Sur la base de ces observations, on imagine la difficulté que peut représenter l’acquisition de cette variable par les apprenants de français langue étrangère, si, comme il semble être le cas, les manuels n’en parlent très peu, et si ces derniers indiquent qu’elle appartient à un registre familier, qui est peu valorisé et qui possède une connotation presque négative. D’après les informations recueillies à l’UCD, cette variable n’est pas non plus thématisée en classe par les enseignants du cursus de français. Plus globalement, concernant les phénomènes variables d’élision, Thomas (2002) souligne que, sur la base de l’enseignement actuel, tant que les apprenants ne vont pas résider en milieu francophone, leur expérience avec le français « se limite essentiellement à la langue écrite – qui n’élide jamais les variantes [observées à l’oral] – ou au français oral de gens éduqués, assistants et professeurs » (2002 : 12).
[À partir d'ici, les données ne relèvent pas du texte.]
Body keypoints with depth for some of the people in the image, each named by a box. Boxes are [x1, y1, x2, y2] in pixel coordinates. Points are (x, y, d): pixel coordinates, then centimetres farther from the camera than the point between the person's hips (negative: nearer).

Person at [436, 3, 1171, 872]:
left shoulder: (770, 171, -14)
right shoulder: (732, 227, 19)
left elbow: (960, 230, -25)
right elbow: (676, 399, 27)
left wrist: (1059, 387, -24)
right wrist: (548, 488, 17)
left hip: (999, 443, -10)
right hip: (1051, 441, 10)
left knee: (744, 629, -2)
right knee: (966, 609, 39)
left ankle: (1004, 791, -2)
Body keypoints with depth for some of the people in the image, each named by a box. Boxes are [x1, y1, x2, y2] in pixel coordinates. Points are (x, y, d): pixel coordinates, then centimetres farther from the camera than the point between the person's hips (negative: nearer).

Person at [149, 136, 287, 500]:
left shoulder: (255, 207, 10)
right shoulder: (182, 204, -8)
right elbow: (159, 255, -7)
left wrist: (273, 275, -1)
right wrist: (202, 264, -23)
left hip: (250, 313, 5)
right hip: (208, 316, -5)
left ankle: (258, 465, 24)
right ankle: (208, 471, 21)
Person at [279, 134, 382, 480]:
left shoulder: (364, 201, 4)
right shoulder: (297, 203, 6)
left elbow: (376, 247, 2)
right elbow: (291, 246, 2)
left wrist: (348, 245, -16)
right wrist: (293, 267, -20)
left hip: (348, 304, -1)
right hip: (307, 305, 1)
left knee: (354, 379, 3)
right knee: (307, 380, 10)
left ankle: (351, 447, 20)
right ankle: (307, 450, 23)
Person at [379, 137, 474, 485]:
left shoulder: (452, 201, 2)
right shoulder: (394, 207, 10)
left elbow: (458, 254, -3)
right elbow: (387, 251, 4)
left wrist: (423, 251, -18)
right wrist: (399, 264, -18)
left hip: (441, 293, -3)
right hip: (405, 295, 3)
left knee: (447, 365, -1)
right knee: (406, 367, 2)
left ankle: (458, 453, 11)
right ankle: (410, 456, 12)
Au terme de cette section portant sur les variables attestant de l’acquisition de la compétence sociolinguistique, il semblerait que, sur la base des caractérisations des trois phénomènes qui seront examinés dans le quatrième chapitre, deux pôles principaux émergent : d’une part, celui

55 de la prononciation théorique, exacerbée par les discours plus ou moins normatifs des manuels et l’absence de thématisation de ces phénomènes en classe de langue, et d’autre part, celui de la prononciation réelle et de la langue en usage, qui fait fi des directives de manuels et autres indications prescriptives. Le premier donne l’image d’un français largement monostyle qui ne tient pas compte de l’usage des locuteurs natifs et qui relègue les phénomènes employés dans un soi-disant contexte informel à la catégorie de formes familières. Le second, à contrario, fait état de la langue dans sa dimension authentique et concrète en ayant pour seul précepte de tenir compte de la tendance véhiculée par les locuteurs natifs.

Plus généralement et au terme de ce deuxième chapitre, il apparaît que la compétence sociolinguistique est un outil indispensable non seulement à la bonne communication entre locuteurs d’une langue, mais aussi en tant qu’elle est porteuse du positionnement identitaire du locuteur, qui détermine la manière dont se place un individu à l’égard des autres locuteurs et à l’égard de la langue et de son usage. Ces éléments sont inhérents à l’aspect social de la communication, qui permet aux individus d’échanger et de se comprendre. L’acquisition de cette compétence sociolinguistique dans le cadre de l’apprentissage d’une L2 est influencée par différents facteurs, tels que l’input et le contexte d’acquisition de la L2, mais aussi des facteurs identitaires tels que le genre, l’âge et la motivation. Tous ces facteurs sont déterminants dans l’acquisition de cette compétence, qui peut se traduire par l’emploi de différents phénomènes observés et attestés dans l’usage des locuteurs natifs de la L2. Ces phénomènes, dont trois seront examinés dans l’étude du chapitre quatre, ne semblent pas être systématiquement thématisés en classe. Il semble par ailleurs que, en particulier dans le cadre du cursus universitaire de français à l’UCD, la langue orale n’est en général que peu considérée dans l’enseignement, ce qui témoigne de la perpétuation de la suprématie de la langue écrite.

Le chapitre suivant présente différents corpus existants, et notamment le projet IPFC, qui constitue le cadre de l’étude menée en Irlande, ainsi que quelques études menées sur la base de corpus en français L1 ou L2 qui permettent d’explorer les perspectives didactiques de l’utilisation de corpus.